On Friday, the music was blaring from one of those handcarts offering CD’s for sale. The vendor had parked the contraption in the north eastern area of Regent and King streets and was offering what was a popular and in the circumstances, poignant Destiny’s Child’s ever popular Christmas tune… “Doesn’t it feel like Christmas?” Two policemen on foot had stopped close by and appeared to be readying themselves to urge him to ‘move on.’ However, somehow, it seemed that they sensed that, in the circumstances, the tune was making just the right kind of statement. This was Christmas and people simply have to find a way to put behind them the scourge of the pandemic. They opted to leave him on the corner. “Doesn’t it feel like Christmas?” … one of the more ‘catchy’ of the contemporary Christmas tunes, seemed altogether appropriate in the circumstances. It was as if it was seeking to infuse the ‘Christmas Spirit’ into people who were yet to make up their minds regarding the answer to that question. The atmosphere underscored the impact that the single most serious health-related malady of our time has created. In more ways than one, the coronavirus has been a turning point in our existence. It has closed schools, brought business to a shuddering halt, created a sense of paranoia about hygiene and sanitation, and compelled changes in myriad other ways. Christmas, however, is likely to be the acid test of the extent to which COVID-19 has dislocated our usual pattern of behaviour.
Last Friday was not a fair indicator. Setting aside the blare of ‘Doesn’t it seem like Christmas?’ the response of the people within earshot was hard to discern, the masked faces told you little or nothing. If anything, those masks concealed much that there is about Christmas… the animated expressions of Guyanese anticipating ‘the most wonderful time of the year’, the intensity of the shopping experience, the mixed-up expressions of the children being taken along for the ride, and the ‘bump and crush’ of competing for the limited pavement outside the stores to which everyone was seeking access. How to ‘do’ social distancing inside those crowded business houses in two weeks and a bit before Christmas is going to be a particular challenge for those concerned.

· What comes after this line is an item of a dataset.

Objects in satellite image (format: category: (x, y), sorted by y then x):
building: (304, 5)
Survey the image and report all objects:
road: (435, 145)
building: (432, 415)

You could easily, at your own risk, have left COVID-19 outside if you had ventured into some Regent Street stores. The business owners, it seemed, were determined to press this year’s Christmas shopping into a kind of ‘make up’ for the coronavirus-related ‘up and down’ trading that has caused them to disperse less than essential staff and to close and open their doors to government edicts that still coincide with the ebb and flow of the virus’ casualties. Our intrepid business owners, however, have long proven that they are made of sterner stuff. Friday appeared to be a kind of all-out trial run. They had opened their stores, it seemed, in a manner that is perhaps best described as possessing a sense of resurrection. They were not about to be permanently interred by the pandemic. The shoppers monopolising the pavement on Regent Street, east of Orange Walk were seeking access to that stretch of small stores that offered everything from ceramic mugs and cheap decorations to items of furniture at prices which, when all is said and done, were considerably lower than the hire purchase arrangements that applied elsewhere – affording less immediate spending but greater cost in the longer term. Heading back towards downtown Georgetown, a brief walk through Bourda Market revealed an aisle of meat stalls, under-occupied by customers. It was as it ought to have been. It’s still too early to do the seasonal shopping for meat. Further west, however, a vendor displaying a small mountain of ginger was doing a brisk trade though one couldn’t really tell whether the animated group of buyers were shopping with ginger beer in mind or whether this was simply a continuation of the enormous increase in demand for ginger that had coincided with the local excursion into ‘home remedies’ used to combat COVID-19.
All along the Regent Street pavement, the jostling throngs, the stores rivalling each other for patronage, the music carts blaring Christmas tunes and the vendors, their voices seeking to have them rise above the shoppers bumping and boring as they went by, seemed to be aimed at one determined collective effort to summon the spirit of the season. The masked faces, however, gave little away. It was difficult to gauge the myriad expressions that lay behind them, though, if you looked hard enough you thought you saw a steely determination to hold on to ‘the most wonderful time of the year ‘whilst looking over shoulders in an effort to determine whether, creeping up on us was a pandemic that, for the better part of a year now has made its disposition unambiguously known… it is still not ready to go away.
Outside Bounty Supermarket on Regent Street, two women were tugging periodically at face masks that appeared to be blatant irritants whilst speculating to each other about the chances of there being another lengthening of the curfew hours before the season entered ‘full swing’. They were disagreeing – one contending assertively that “nothing can’t stop Christmas” and the other cautioning that such loose talk had to be balanced with the increasingly alarming official COVID-19 victim count and the seeming popular indifference to the statistics.
As we drifted away from the corner where a handful of taxi drivers had gradually eased themselves into the discourse between the two women, a pair of policemen engaged a young woman who had emerged from a taxi not wearing a facemask. We did not loiter to witness the repercussions.